Financing could be an issue for the smaller players according to the company’s analyst.
“We see restrictive bank lending forcing many smaller players from the market, which augurs well for the supply and demand balance and should enable the larger, more established specialized REITs to make acquisitions,” said Robert McMillan, analyst for S&P.
Several high profile REIT deals have occurred in the last few months. In February, Health Care Health Care REIT (NYSE:HCN) signed a definitive agreement to acquire substantially all of the real estate assets of privately-owned Genesis HealthCare (Genesis) for $2.4 billion.

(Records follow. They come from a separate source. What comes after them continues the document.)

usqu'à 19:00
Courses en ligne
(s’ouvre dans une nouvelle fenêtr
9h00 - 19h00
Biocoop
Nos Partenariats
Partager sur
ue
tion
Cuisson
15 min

Ventas Inc., also announced it was purchasing Nationwide Health Properties Inc. in a $7.4-billion stock deal that will create the nation’s largest health care REIT.
As far as the demand for REITs owning health care facilities, S&P said it expects the demand to remain relatively stable over the next 12 months.
“We do not expect health care reform to significantly impact this group near term, and think that the long-term effect will be more significant on the tenant-operators of the facilities as opposed to the owners of the property, which generally provide the space and collect the rent,” said McMillan. “Those tenant/operators, such as skilled nursing home and hospital operators that rely heavily on government reimbursement, could be pressured more than those operators relying on private-pay, such as senior housing operators.”
Year to date through April 1, 2011, the S&P Specialized REITs Index advanced 9.1%, versus a 6.3% gain for the S&P 1500. As of March 31, 2011, average dividend yields were 5.10% for health care REITs, 2.95% for self-storage, 1.62% for lodging/resorts and 3.16% for timber REITs.